A big part of making a successful cake from a mix is adding a few fresh ingredients to it.  For the lemon cake we had for a friend’s shower this weekend, I added in some fresh lemon zest and some fresh squeezed lemon juice.  And, if you don’t have leeway to do that, then you can still apply a few basic tips to make your mix taste like it’s homemade goodness:

1. Eggs at room temperature shouldn’t be optional.  You would be surprised what a difference this makes.  More than that though, this tip starts at the grocery store–you should really be buying extra large or jumbo eggs to use in your mixes.  Small and medium sized eggs will not give you the same results that extra large eggs will.  Once you make the switch, you’ll never go back.

2. While I will condone a mix for the cake any day, canned frosting is only acceptable when you’re making cake balls.  I know–this is a little harsh.  I’m throwing down the tough love on this one.  No.
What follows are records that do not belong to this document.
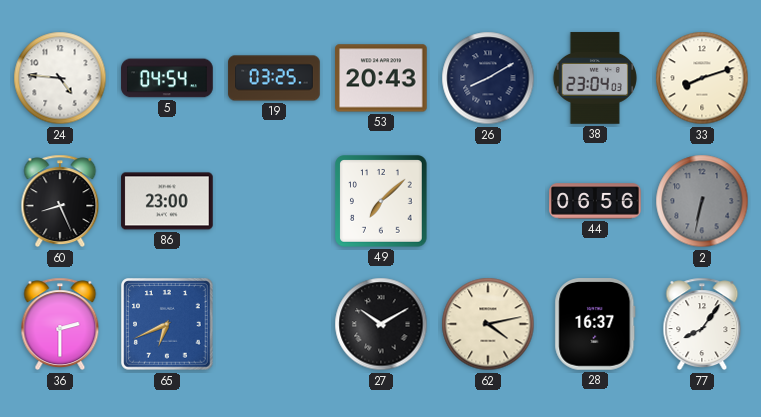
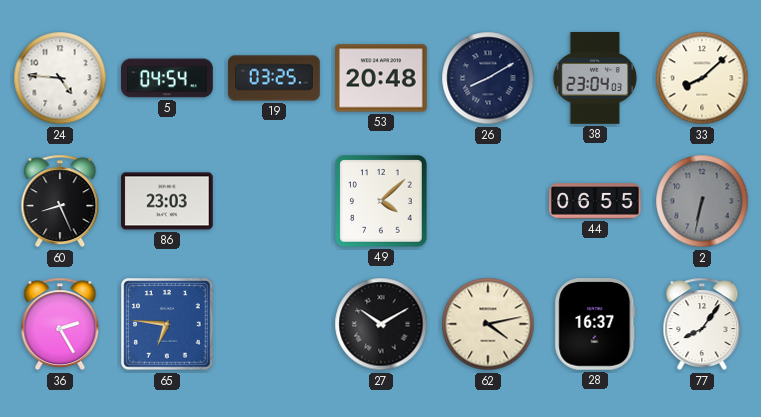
53: 20:43 -> 20:48
33: 8:12 -> 8:08
86: 23:00 -> 23:03
49: 7:08 -> 4:08
44: 06:56 -> 06:55
36: 2:30 -> 2:25
65: 6:41 -> 6:46
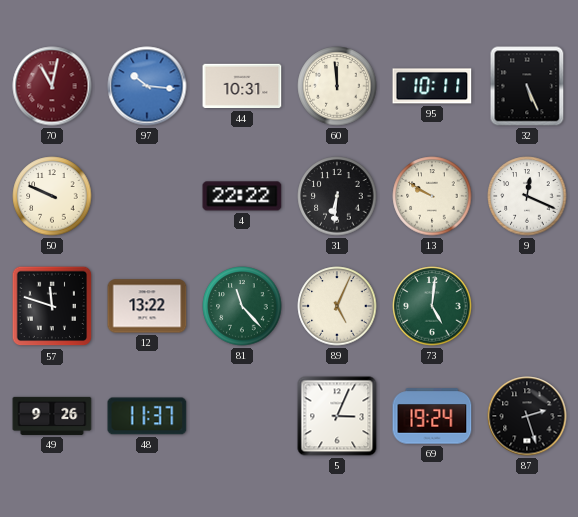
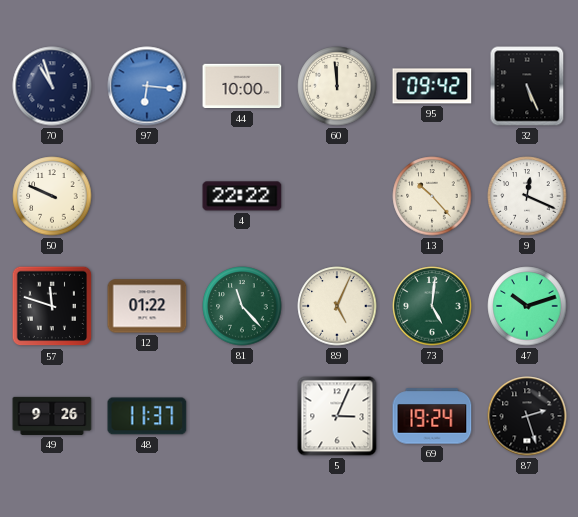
70: 11:02 -> 10:57
70 dial: burgundy -> navy
97: 10:16 -> 6:16
44: 10:31 -> 10:00
95: 10:11 -> 09:42
31: 6:31 -> none
13: 9:50 -> 10:23
12: 13:22 -> 01:22
47: none -> 10:12
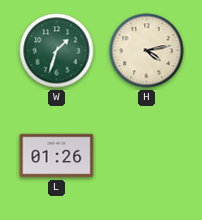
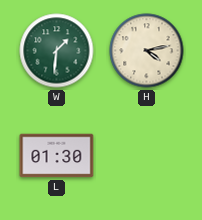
W: 1:33 -> 1:31
L: 01:26 -> 01:30
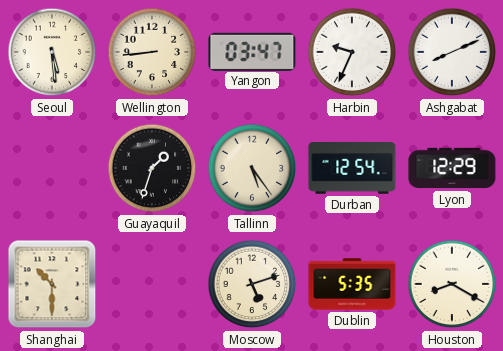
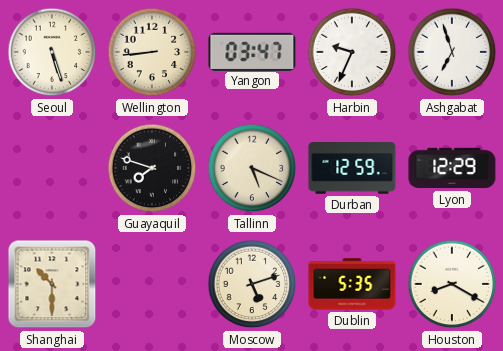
Seoul: 5:29 -> 5:27
Ashgabat: 8:11 -> 6:57
Guayaquil: 1:33 -> 7:48
Tallinn: 5:24 -> 5:19
Durban: 12:54 -> 12:59
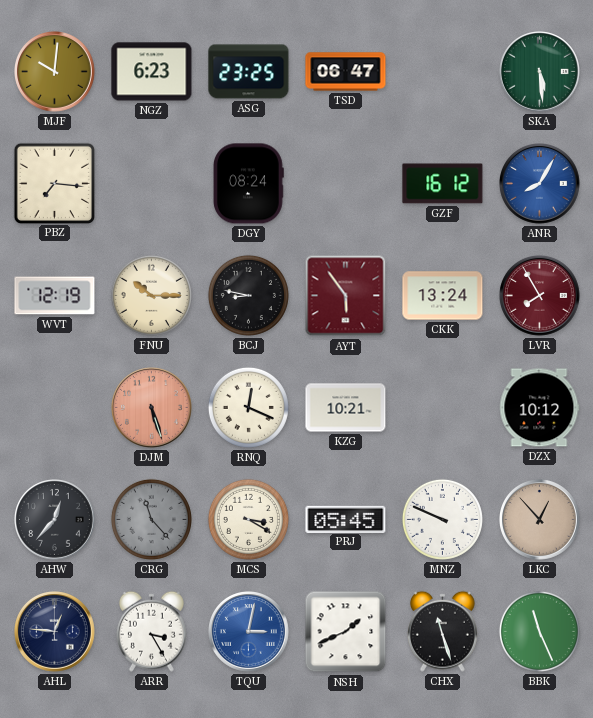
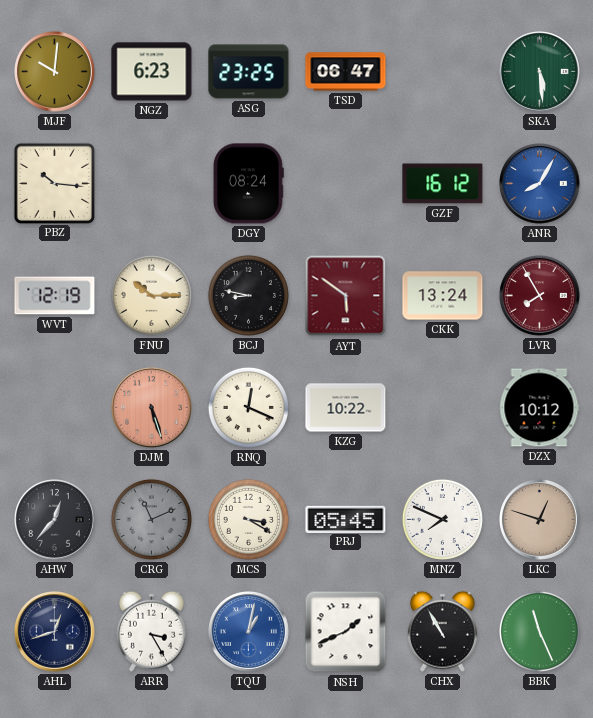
PBZ: 7:16 -> 10:16
AYT: 5:54 -> 5:51
KZG: 10:21 -> 10:22
CRG: 11:23 -> 11:11
MNZ: 9:49 -> 7:49
LKC: 12:53 -> 12:48
AHL: 12:46 -> 12:42
TQU: 3:02 -> 1:02
CHX: 11:27 -> 10:55
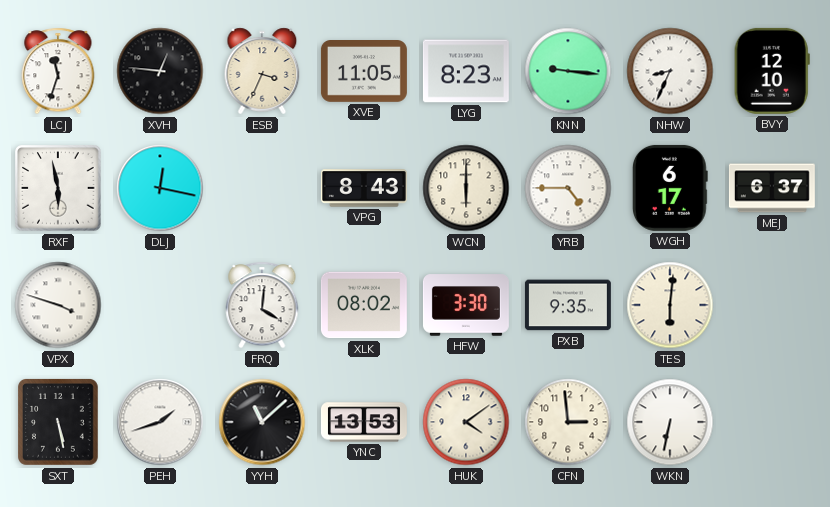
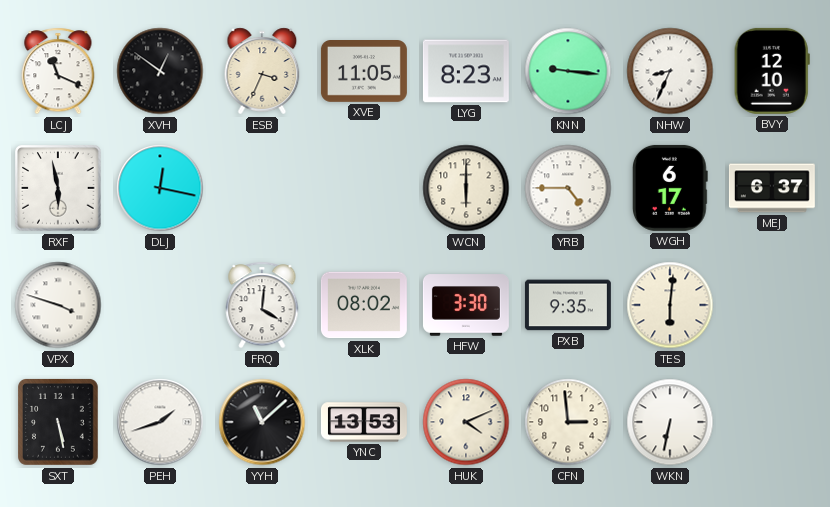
LCJ: 11:33 -> 11:19
XVH: 12:46 -> 12:51
VPG: 8:43 -> none
HUK: 4:09 -> 4:11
Canned. Frosting.  It’s gross once you’ve had the real thing, and the real thing is not rocket science.  Yes, it calls for a thermometer, but it’s not science.  Or chemistry, or whatever. I looked for a similar recipe online to mine, but I can’t find one, so apparently I need to do a post just for buttercream! (I will.  Swear.) The point is–save time on your cake so you can rock it out on the frosting.

3. Finally, when you have the chance, be creative.  The recipe calls for milk? Try a little sour cream or buttermilk mixed with the milk to add richness.  It’s a vanilla cake, or vanilla buttercream? Scrape out the inside of a vanilla bean to add some fresh vanilla flecks.  Chocolate cake or frosting? Add in a mix of dark and semisweet grated, melted chocolate where you can.  The key is to keep the overall measurement the same, but add in some fresh where you can.  Happy mixing!